Contexte
Les enquêtes sur la qualité de vie au travail des professionnels de santé montrent une fatigue structurelle et un sentiment de perte de sens, particulièrement chez les manageurs de santé soumis à des injonctions multiples, parfois contradictoires. Ainsi, dans un contexte de tensions budgétaires et de difficultés de recrutement, les manageurs de santé ne peuvent pas se permettre de considérer la transition écologique comme une aubaine : elle doit aider à simplifier les organisations, réduire les gaspillages et améliorer le quotidien des équipes.
En effet, la transformation écologique des activités de soins et des organisations :
- redonne une perspective collective mobilisatrice, partagée par les équipes et les usagers ;
- favorise un management plus horizontal, basé sur les projets, la pluridisciplinarité, l’expérimentation et les cobénéfices (soins, environnement, QVT) ;
- renforce la cohérence entre les valeurs de service public, les attentes sociétales et les pratiques quotidiennes.
Nos propositions
Pour le SMPS, la transition écologique doit être un moteur de mobilisation des équipes et donc devenir un axe explicite de la qualité de vie au travail et de l’attractivité des emplois et des carrières des manageurs de santé. Cette démarche passe à la fois par l’accompagnement des transformations (formation, coaching, appui méthodologique) et la reconnaissance statutaire et financière des responsabilités assumées dans ce domaine.

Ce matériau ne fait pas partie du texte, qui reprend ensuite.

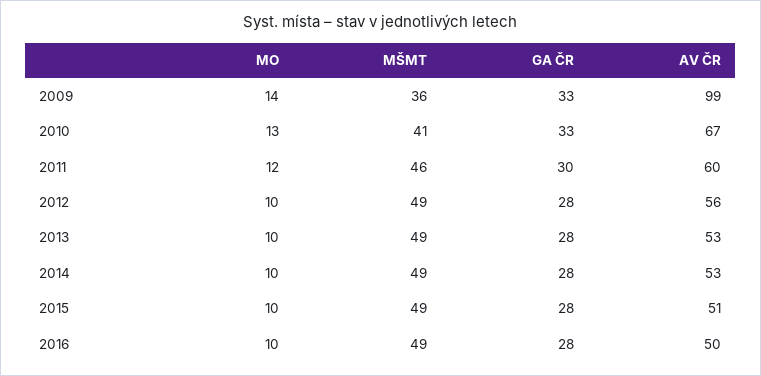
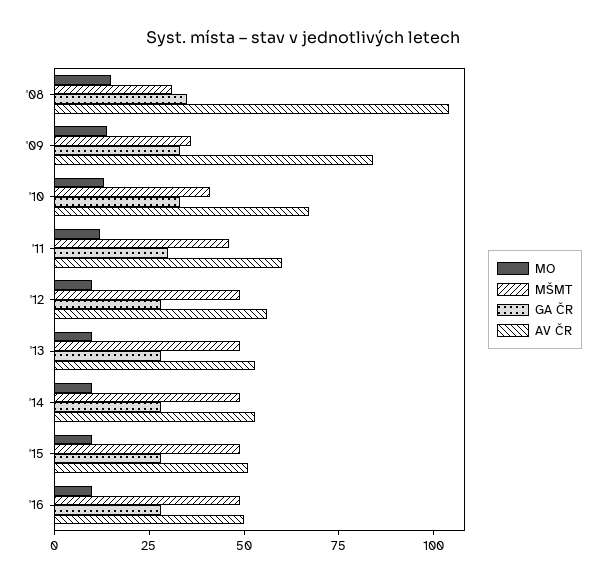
AV ČR, 2009: 99 -> 85
MO, '08: none -> 15
MŠMT, '08: none -> 30
GA ČR, '08: none -> 35
AV ČR, '08: none -> 105

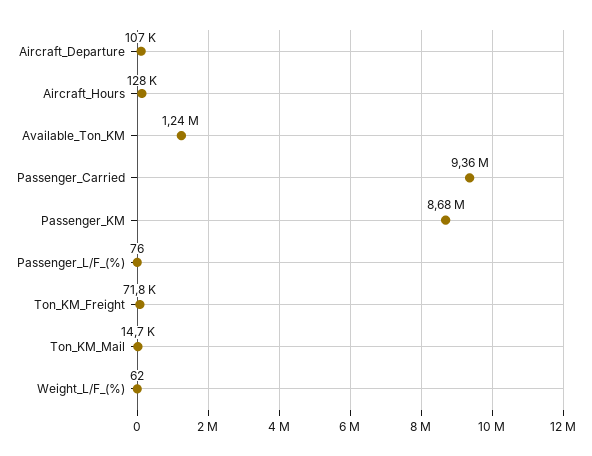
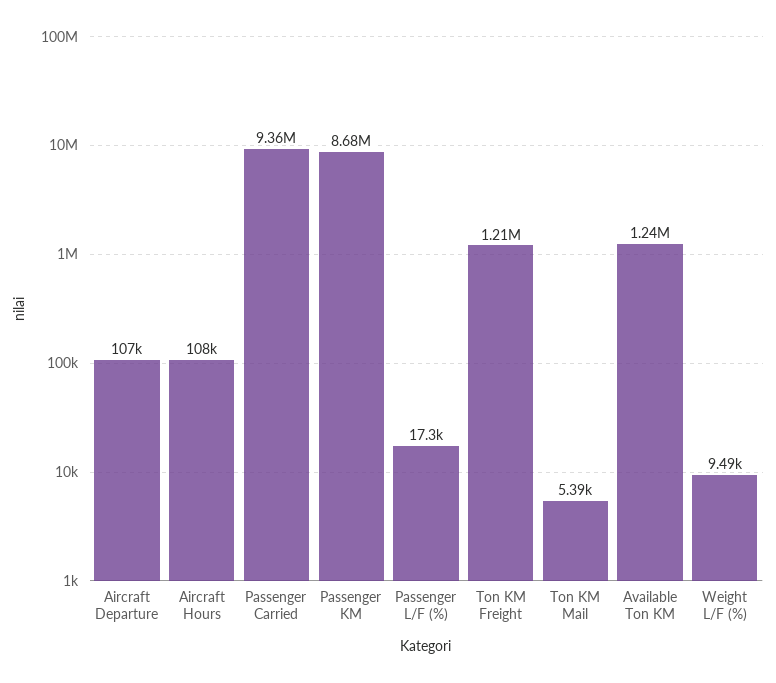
Aircraft_Hours: 128000 -> 108000
Passenger_L/F_(%): 76 -> 17300
Ton_KM_Freight: 71800 -> 1210000
Ton_KM_Mail: 14700 -> 5390
Weight_L/F_(%): 62 -> 9490

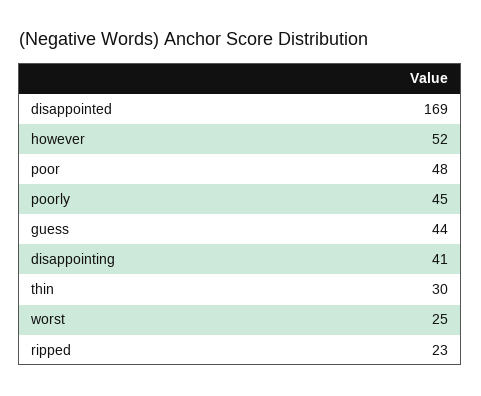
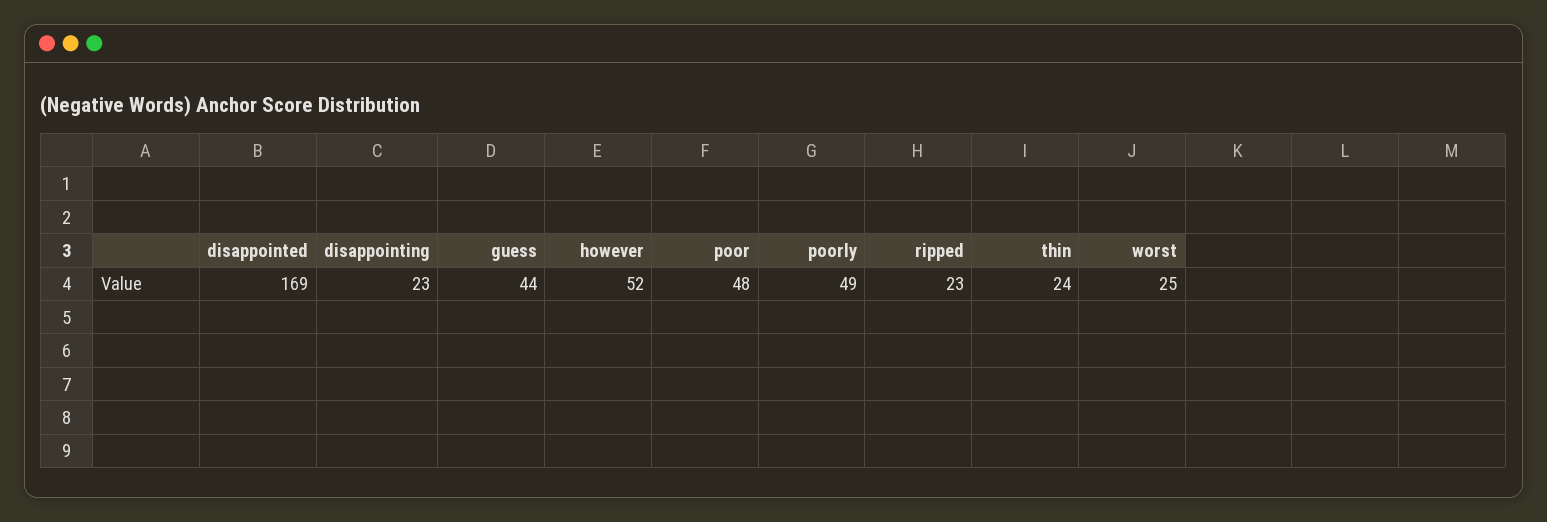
poorly: 45 -> 49
disappointing: 41 -> 23
thin: 30 -> 24

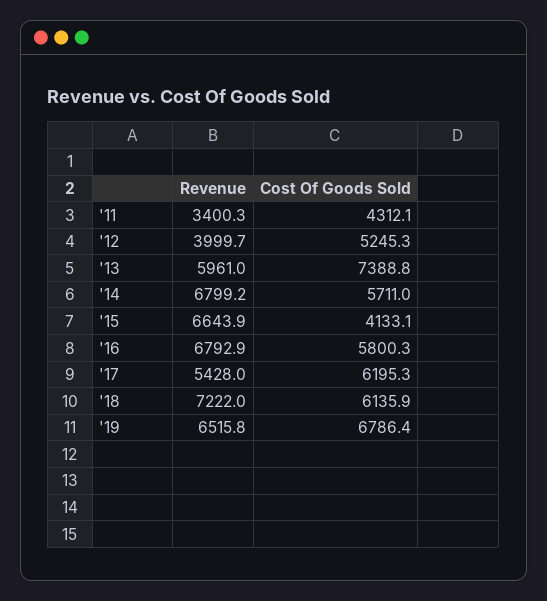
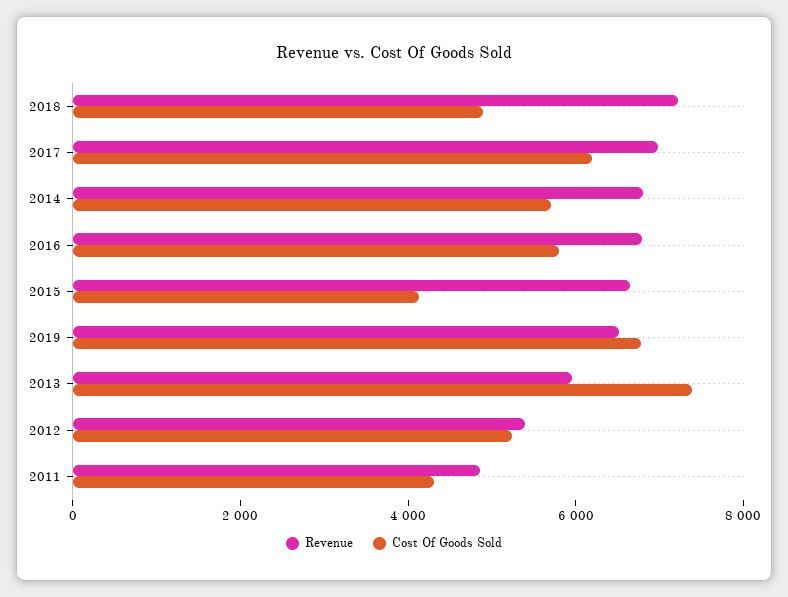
Revenue, '11: 3400.3 -> 5000
Revenue, '12: 3999.7 -> 5500
Revenue, '17: 5428 -> 7000
Cost Of Goods Sold, '18: 6135.9 -> 5000

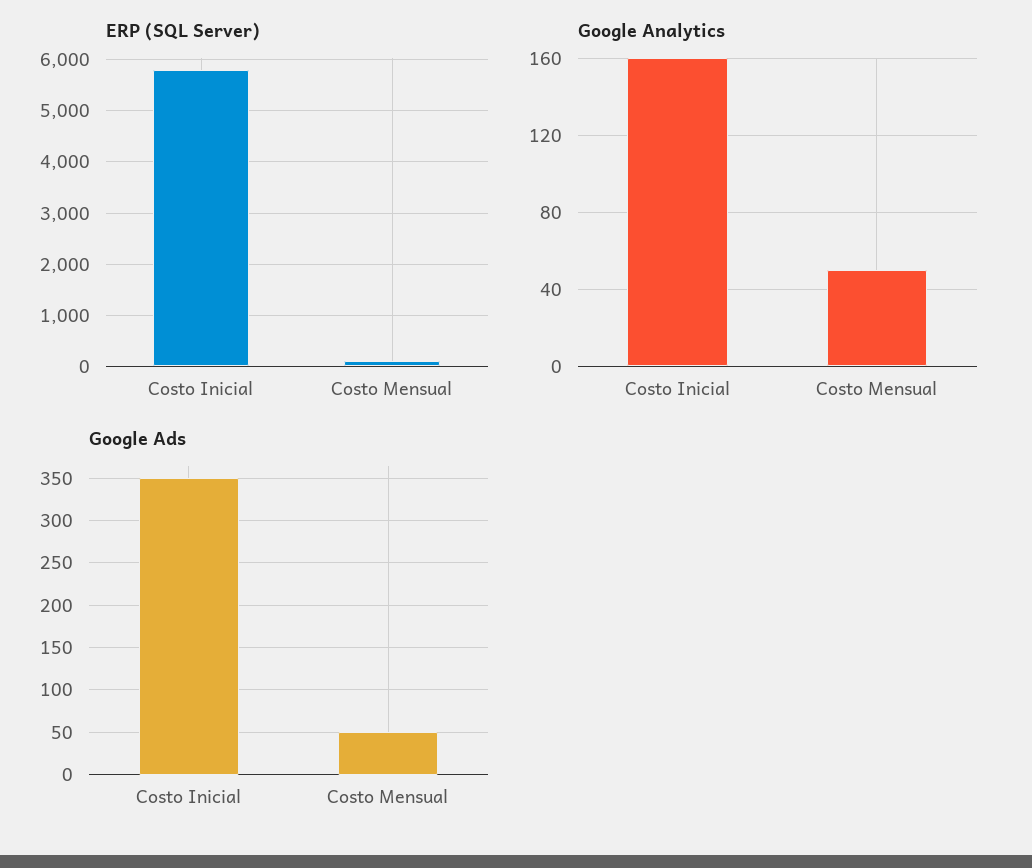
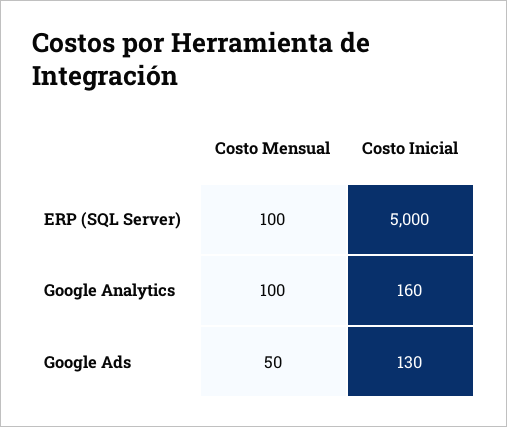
ERP (SQL Server), Costo Inicial: 5800 -> 5000
Google Analytics, Costo Mensual: 50 -> 100
Google Ads, Costo Inicial: 350 -> 130

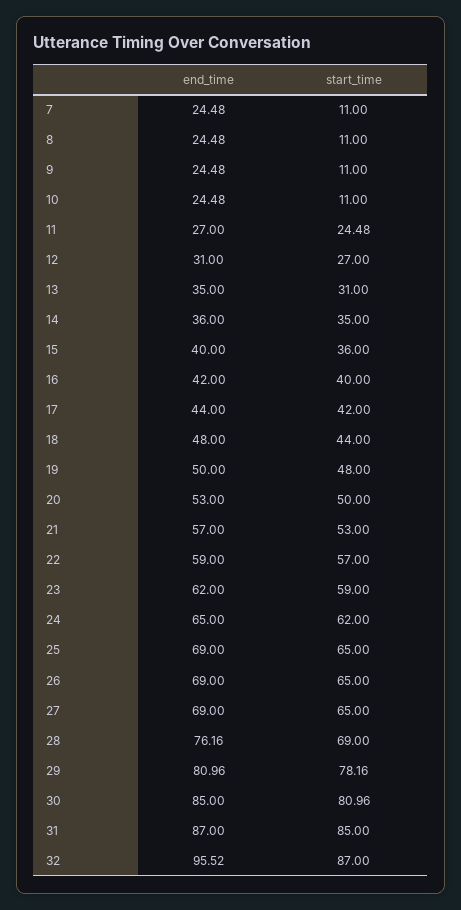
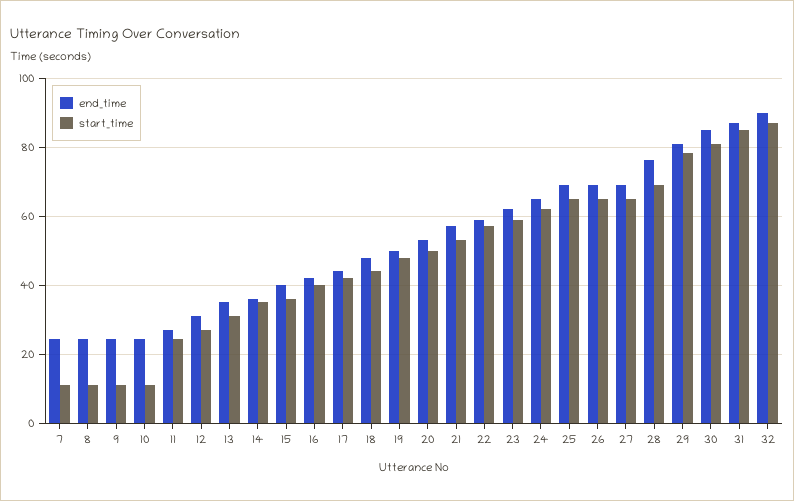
end_time, 32: 95.52 -> 90

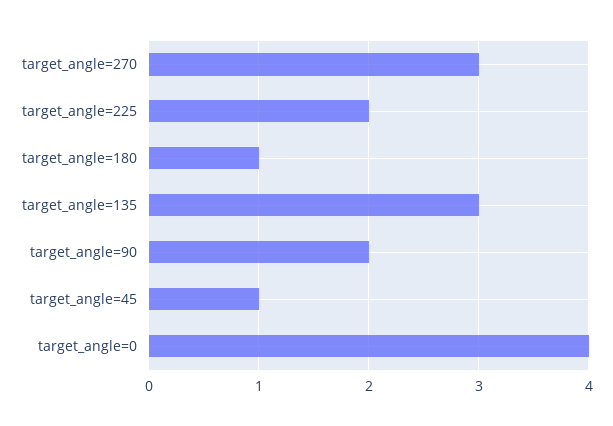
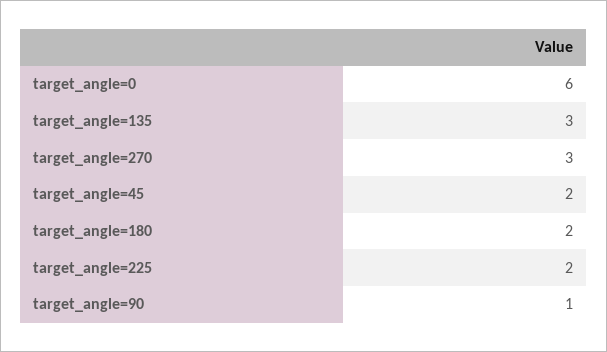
target_angle=180: 1 -> 2
target_angle=90: 2 -> 1
target_angle=45: 1 -> 2
target_angle=0: 4 -> 6

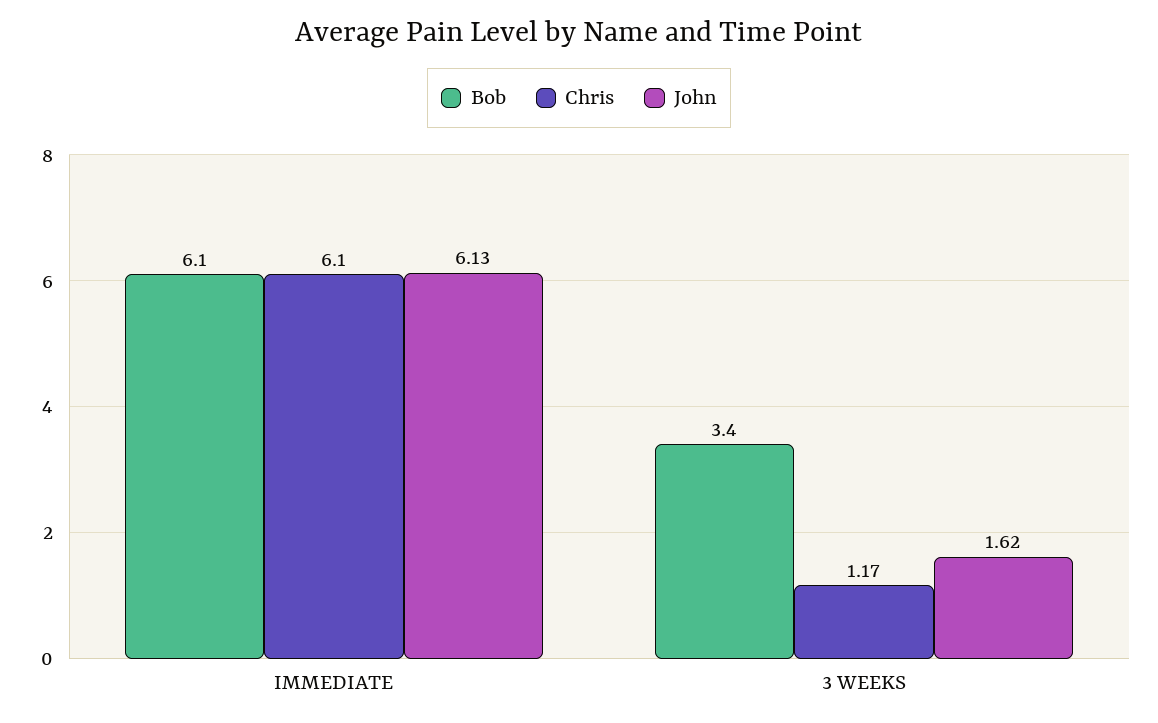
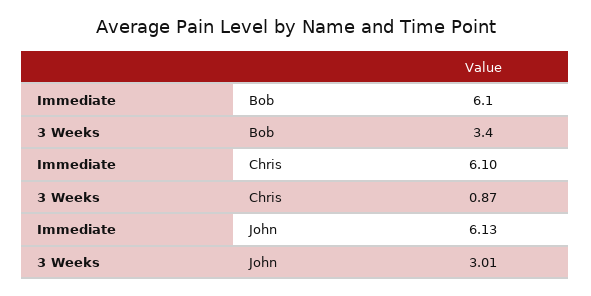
Chris, 3 WEEKS: 1.17 -> 0.87
John, 3 WEEKS: 1.62 -> 3.01

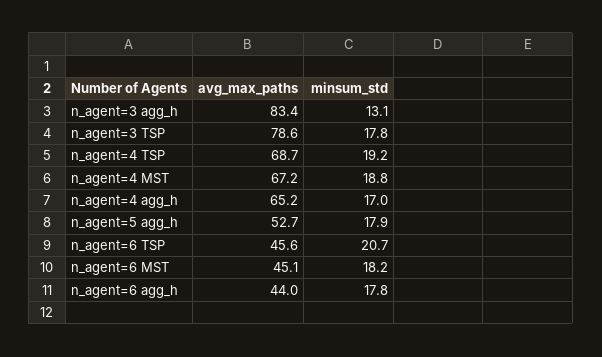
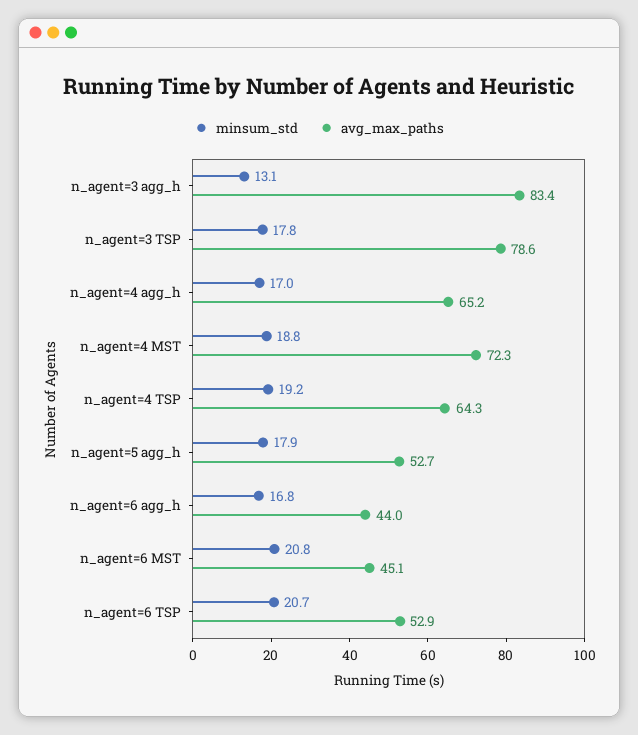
avg_max_paths, n_agent=4 TSP: 68.7 -> 64.3
avg_max_paths, n_agent=4 MST: 67.2 -> 72.3
avg_max_paths, n_agent=6 TSP: 45.6 -> 52.9
minsum_std, n_agent=6 MST: 18.2 -> 20.8
minsum_std, n_agent=6 agg_h: 17.8 -> 16.8

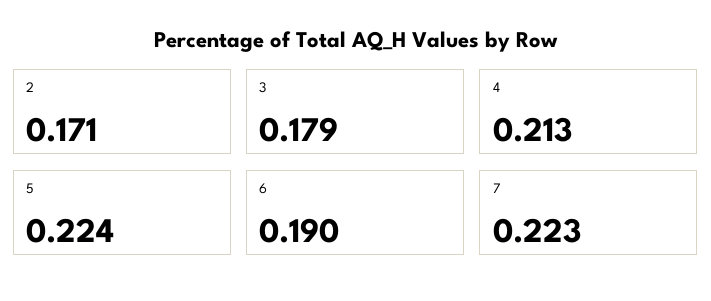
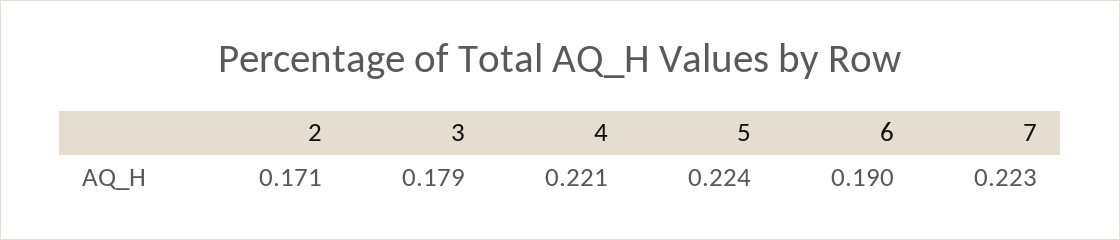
4: 0.213 -> 0.221

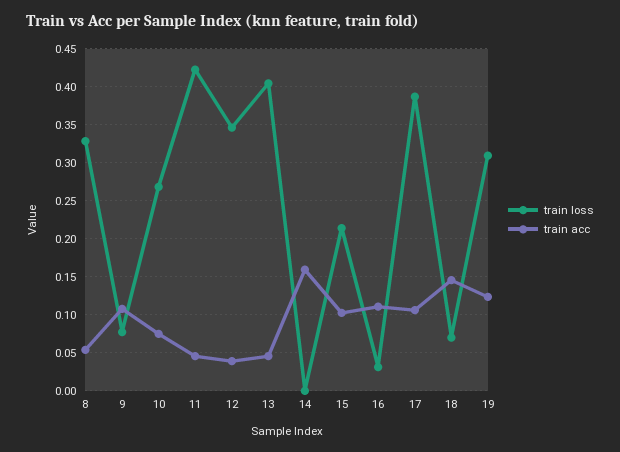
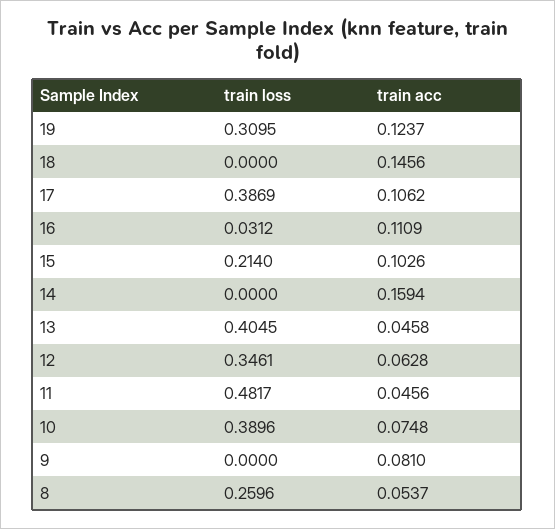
train loss, 8: 0.33 -> 0.2596
train loss, 9: 0.08 -> 0
train acc, 9: 0.11 -> 0.081
train loss, 10: 0.27 -> 0.3896
train loss, 11: 0.42 -> 0.4817
train acc, 12: 0.04 -> 0.0628
train loss, 18: 0.07 -> 0

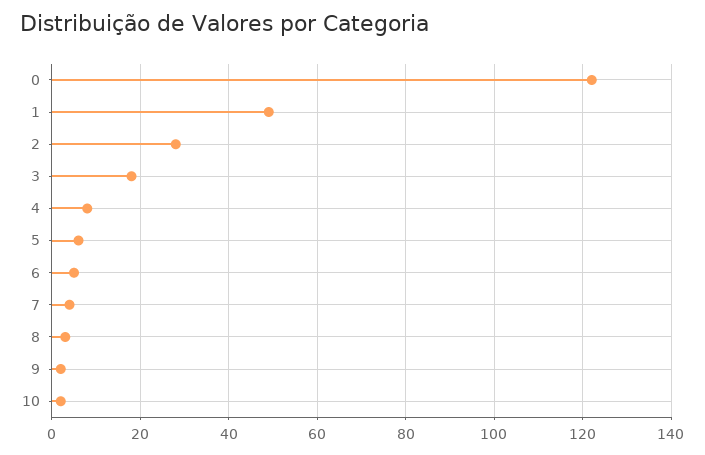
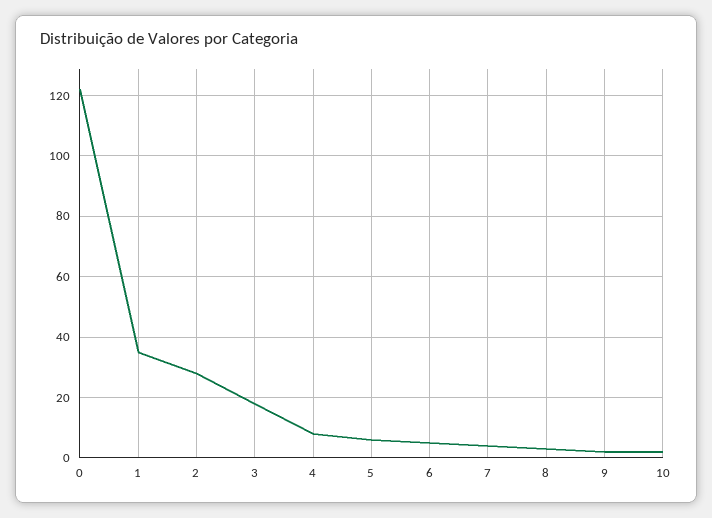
1: 50 -> 35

À cette fin, le SMPS propose :
- de s’appuyer davantage, dans chaque établissement, sur les ressources externes et facilement mobilisables ;
- de faire de la transition écologique un thème obligatoire du dialogue social, en l’articulant avec les sujets de conditions de travail, de pénibilité, de prévention des risques professionnels et de gestion des fins de carrière dans des environnements climatiques plus contraints.
Pour autant, l’appropriation par les professionnels du grand nombre d’outils, de sources et de référentiels est un préalable indispensable. Les formations devraient être aussi plus denses, notamment pour les professionnels paramédicaux et médicaux. De plus, s’il est nécessaire de continuer de développer des outils (par exemple ceux d’analyses de cycle de vie), il n’existe pas assez d’indicateurs partagés et de données agrégées au niveau national.